Se juxtaposent ou se côtoient sans s’exclure :
- Un Colmar médiéval : celui des églises et des couvents, de Saint-Martin, d’Unterlinden, des dominicains et des franciscains. Celui aussi du Koïfhus, notre ancienne douane, érigé en 1480 alors que sur Colmar et sur le Rhin supérieur rayonne l’extraordinaire talent du peintre et graveur Martin Schongauer.
- Un Colmar de la Renaissance, des demeures patriciennes et bourgeoises, de la maison Pfister, de la maison des Têtes, du corps de garde et de la maison des Arcades et de tant d’autres, en bois et en pierre, avec balcons, oriels, volutes et encorbellements
- Un Colmar du XVIIIe siècle baroque et classique, celui de l’hôtel de Pairis, notre actuelle mairie, du chapitre d’Arlesheim, du palais du Conseil souverain, de l’église des jésuites, du collège du même nom, lycée Bartholdi aujourd’hui, de l’ancien Hôpital.
- Un Colmar du XIXe siècle français, illustré par le théâtre municipal, la synagogue, le marché couvert, la préfecture et la manufacture de tabacs, sans oublier bien sûr les statues et fontaines monumentales d’Auguste Bartholdi, ainsi que de nombreuses sépultures remarquables au cimetière du Ladhof.
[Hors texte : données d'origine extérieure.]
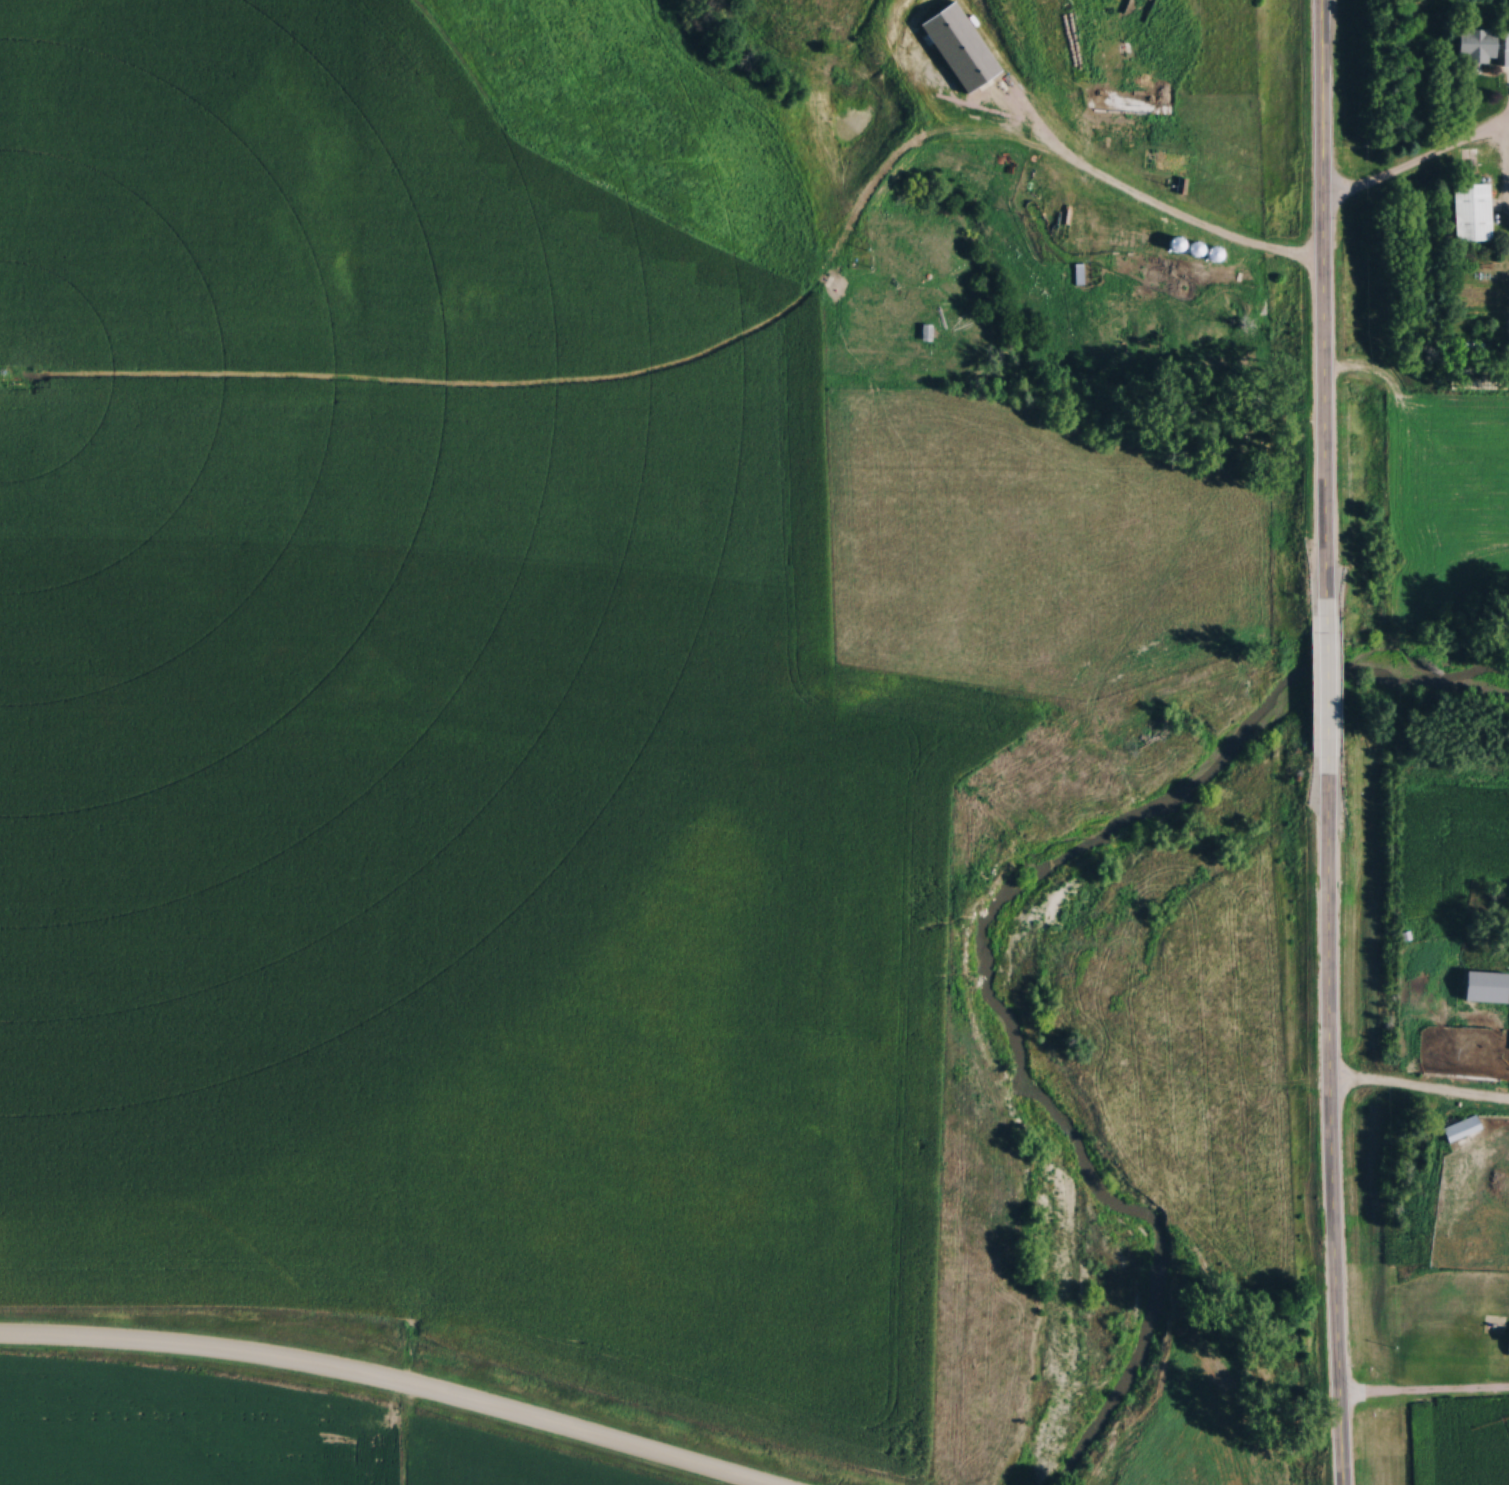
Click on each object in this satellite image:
building: (1475, 44)
building: (1505, 49)
road: (1410, 170)
building: (1469, 212)
building: (1076, 273)
road: (1323, 298)
road: (1325, 673)
road: (1419, 1090)
road: (1330, 1117)
building: (1459, 1128)
road: (380, 1383)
- Un Colmar allemand ensuite (1871-1918), résidentiel au sud de la ville autour de l’imposant bâtiment de la Cour d’Appel et de la curieuse gare dont la nef et la tour évoquent un édifice religieux, autour du quartier Saint-Joseph, érigé vers 1900 quand Colmar entreprit de s’étendre vers l’ouest.
- Un Colmar plus contemporain enfin, autour du centre hospitalier Louis Pasteur, l’un des hôpitaux les plus modernes de France quand il fut mis en service en 1937, et autour duquel s’agrégea dans les années 1960 une nouvelle ville, celle du quartier de l’Europe, univers de grands ensembles réalisé pour mettre fin à la crise récurrente du logement après la seconde guerre mondiale.